***** Material shown *****
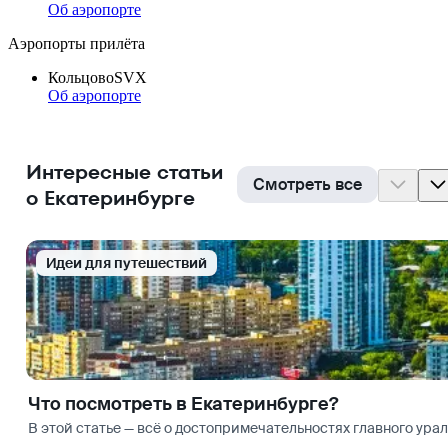
Об аэропорте
Аэропорты прилёта
Кольцово
SVX
Об аэропорте
Интересные статьи
Смотреть все
о Екатеринбурге
Идеи для путешествий
Что посмотреть в Екатеринбурге?
В этой статье — всё о достопримечательностях главного урал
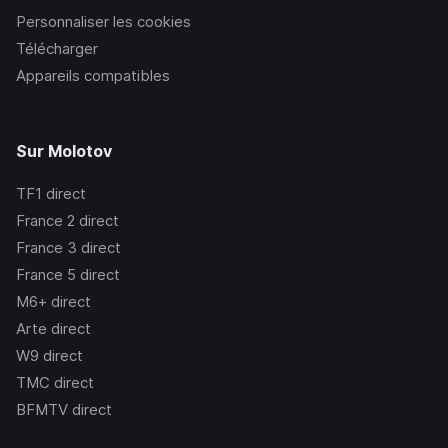
Personnaliser les cookies
Télécharger
Appareils compatibles
Sur Molotov
TF1
direct
France 2
direct
France 3
direct
France 5
direct
M6+
direct
Arte
direct
W9
direct
TMC
direct
BFMTV
direct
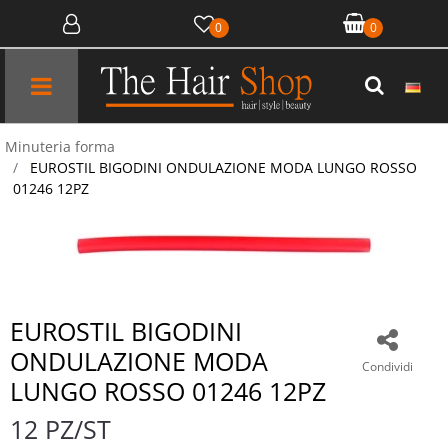
0
0
Open menu
Minuteria forma
EUROSTIL BIGODINI ONDULAZIONE MODA LUNGO ROSSO
01246 12PZ
EUROSTIL BIGODINI
ONDULAZIONE MODA
Condividi
LUNGO ROSSO 01246 12PZ
12 PZ/ST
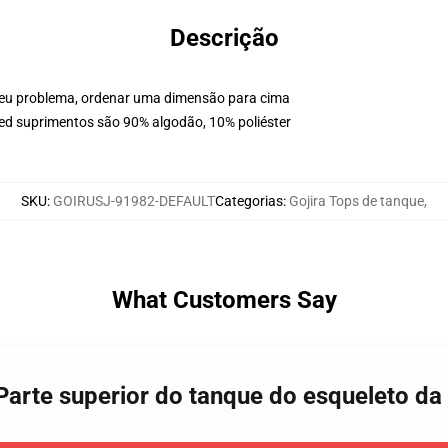
Descrição
 seu problema, ordenar uma dimensão para cima
ed suprimentos são 90% algodão, 10% poliéster
SKU
:
GOIRUSJ-91982-DEFAULT
Categorias
:
Gojira Tops de tanque
,
What Customers Say
a Parte superior do tanque do esqueleto 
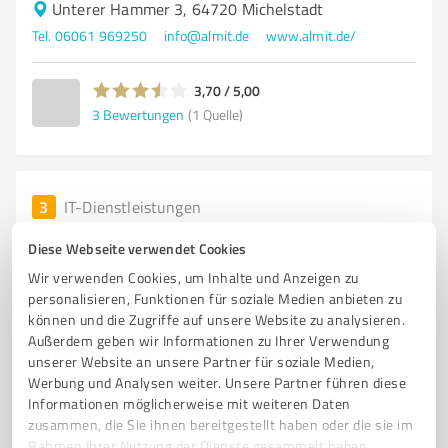
Unterer Hammer 3, 64720 Michelstadt
Tel. 06061 969250
info@almit.de
www.almit.de/
3,70 / 5,00
3
Bewertungen
(1 Quelle)
3
IT-Dienstleistungen
{ keep it developed }
Diese Webseite verwendet Cookies
Get an experienced Shopify tech team without the HR
Wir verwenden Cookies, um Inhalte und Anzeigen zu
headache for a fixed monthly
personalisieren, Funktionen für soziale Medien anbieten zu
können und die Zugriffe auf unsere Website zu analysieren.
Backhausstraße 2, 64395 Brensbach
Außerdem geben wir Informationen zu Ihrer Verwendung
info@visuax.com
keepitdeveloped.com
unserer Website an unsere Partner für soziale Medien,
Werbung und Analysen weiter. Unsere Partner führen diese
Informationen möglicherweise mit weiteren Daten
0,00 / 5,00
zusammen, die Sie ihnen bereitgestellt haben oder die sie im
Nicht bewertet
0
Rahmen Ihrer Nutzung der Dienste gesammelt haben.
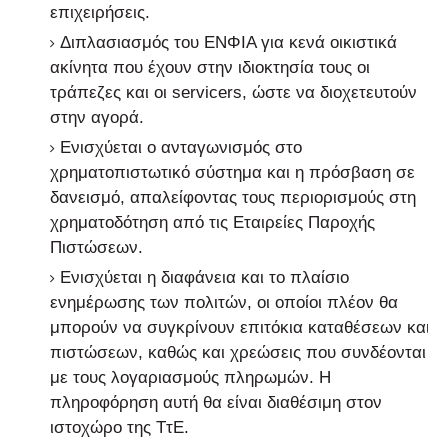
επιχειρήσεις.
Διπλασιασμός του ΕΝΦΙΑ για κενά οικιστικά
ακίνητα που έχουν στην ιδιοκτησία τους οι
τράπεζες και οι servicers, ώστε να διοχετευτούν
στην αγορά.
Ενισχύεται ο ανταγωνισμός στο
χρηματοπιστωτικό σύστημα και η πρόσβαση σε
δανεισμό, απαλείφοντας τους περιορισμούς στη
χρηματοδότηση από τις Εταιρείες Παροχής
Πιστώσεων.
Ενισχύεται η διαφάνεια και το πλαίσιο
ενημέρωσης των πολιτών, οι οποίοι πλέον θα
μπορούν να συγκρίνουν επιτόκια καταθέσεων και
πιστώσεων, καθώς και χρεώσεις που συνδέονται
με τους λογαριασμούς πληρωμών. Η
πληροφόρηση αυτή θα είναι διαθέσιμη στον
ιστοχώρο της ΤτΕ.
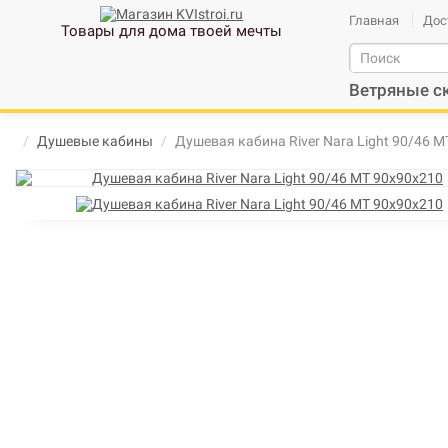
Главная
Дос
Товары для дома твоей мечты
Ветряные с
Душевые кабины
Душевая кабина River Nara Light 90/46 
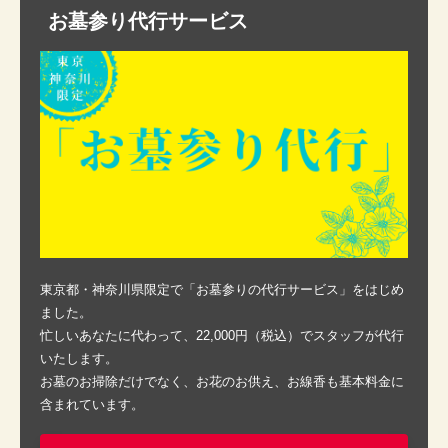
お墓参り代行サービス
東京都・神奈川県限定で「お墓参りの代行サービス」をはじめ
ました。
忙しいあなたに代わって、22,000円（税込）でスタッフが代行
いたします。
お墓のお掃除だけでなく、お花のお供え、お線香も基本料金に
含まれています。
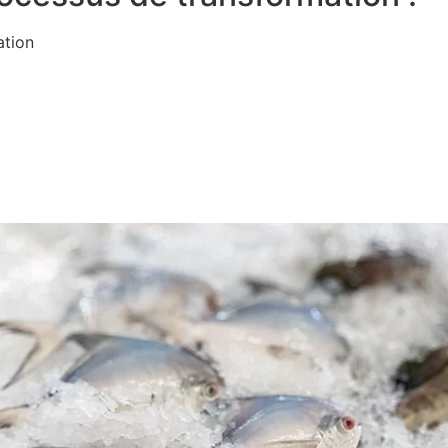
ation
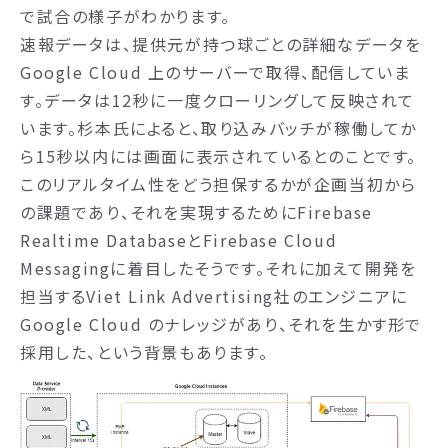
で試合の様子がわかります。
速報データは、提供元が持つ球ごとの詳細なデータを
Google Cloud 上のサーバーで取得、配信していま
す。データは12秒に一度クローリングして反映されて
います。杉本氏によると、取り込みバッチが稼働してか
ら15秒以内には画面に表示されているとのことです。
このリアルタイム性をどう担保するかが企画当初から
の課題であり、それを実現するためにFirebase
Realtime DatabaseとFirebase Cloud
Messagingに着目したそうです。それに加えて開発を
担当するViet Link Advertising社のエンジニアに
Google Cloud のナレッジがあり、それを生かす形で
採用した、という背景もあります。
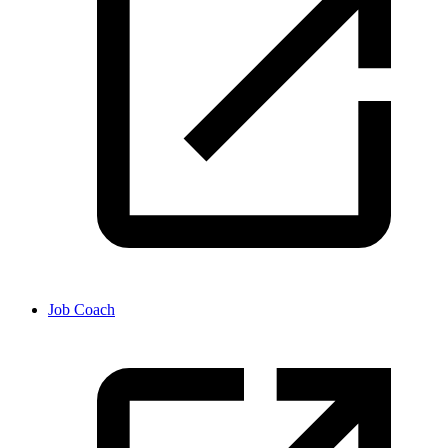
Job Coach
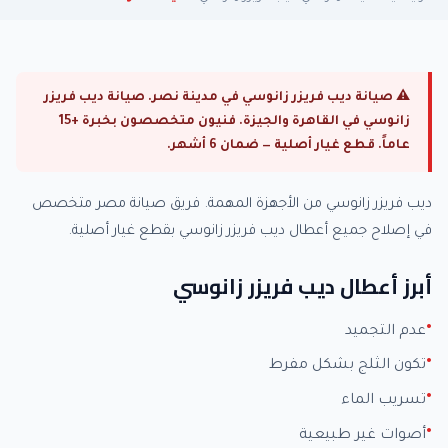
⚠ صيانة ديب فريزر زانوسي في مدينة نصر. صيانة ديب فريزر
زانوسي في القاهرة والجيزة. فنيون متخصصون بخبرة +15
عاماً. قطع غيار أصلية — ضمان 6 أشهر.
ديب فريزر زانوسي من الأجهزة المهمة. فريق صيانة مصر متخصص
في إصلاح جميع أعطال ديب فريزر زانوسي بقطع غيار أصلية.
أبرز أعطال ديب فريزر زانوسي
عدم التجميد
تكون الثلج بشكل مفرط
تسريب الماء
أصوات غير طبيعية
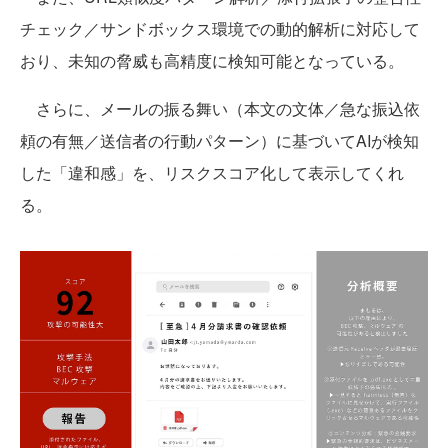
チェック／サンドボックス環境での動的解析に対応して
おり、未知の脅威も高精度に検知可能となっている。
さらに、メールの振る舞い（本文の文体／急な振込依
頼の有無／送信者の行動パターン）に基づいてAIが検知
した「違和感」を、リスクスコア化して表示してくれ
る。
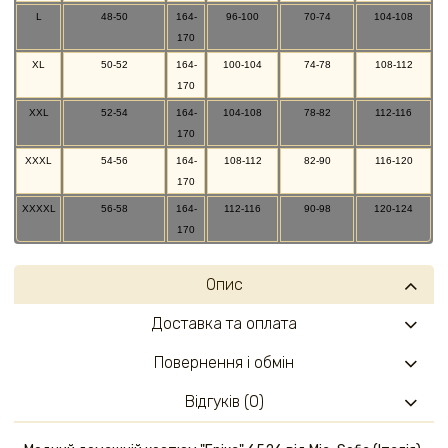
L
48-50
164-
96-100
70-74
104-108
170
XL
50-52
164-
100-104
74-78
108-112
170
XXL
52-54
164-
104-108
78-82
112-116
170
XXXL
54-56
164-
108-112
82-90
116-120
170
XXXXL
56-58
164-
112-116
90-98
120-124
170
Опис
Доставка та оплата
Повернення і обмін
Відгуків (0)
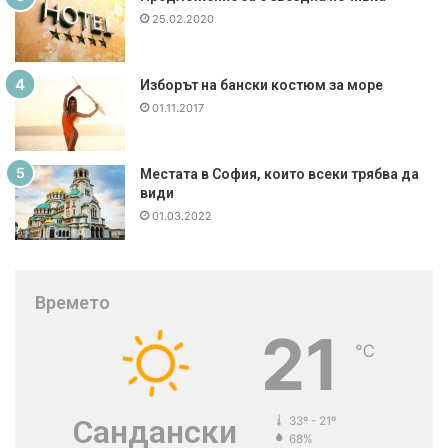
25.02.2020
Изборът на бански костюм за море
01.11.2017
Местата в София, които всеки трябва да
види
01.03.2022
Времето
21
℃
Сандански
33º - 21º
68%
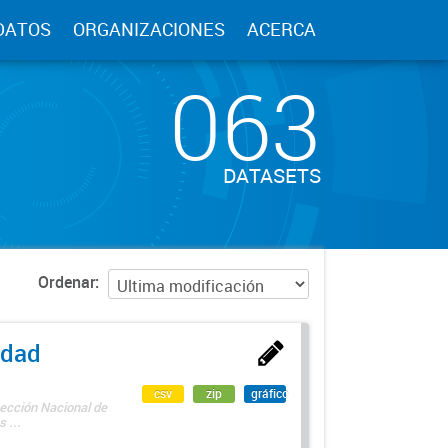
DATOS
ORGANIZACIONES
ACERCA
063
DATASETS
Ordenar
edad
csv
zip
gráfico
rección Nacional de
 ...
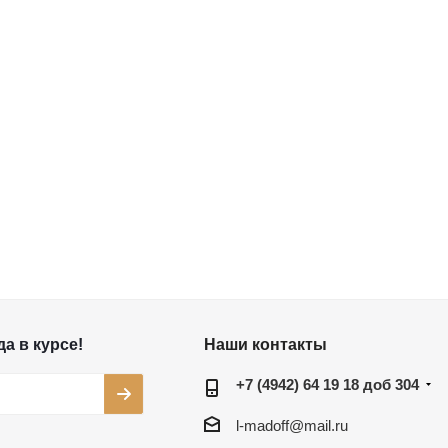
а в курсе!
Наши контакты
+7 (4942) 64 19 18 доб 304
l-madoff@mail.ru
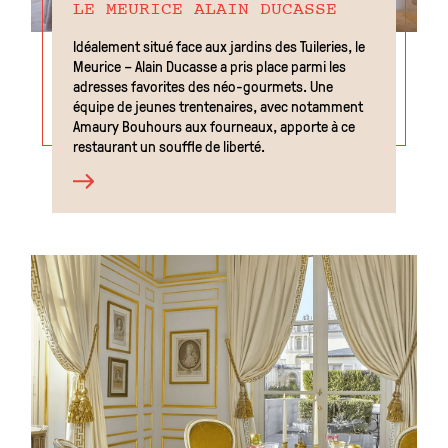
LE MEURICE ALAIN DUCASSE
Idéalement situé face aux jardins des Tuileries, le
Meurice – Alain Ducasse a pris place parmi les
adresses favorites des néo-gourmets. Une
équipe de jeunes trentenaires, avec notamment
Amaury Bouhours aux fourneaux, apporte à ce
restaurant un souffle de liberté.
*****
Pick out each line in the records that contains the word "Cloud".

*Solved problem:*
Google Cloud 上のサーバーで取得、配信していま
Realtime DatabaseとFirebase Cloud
Google Cloud のナレッジがあり、それを生かす形で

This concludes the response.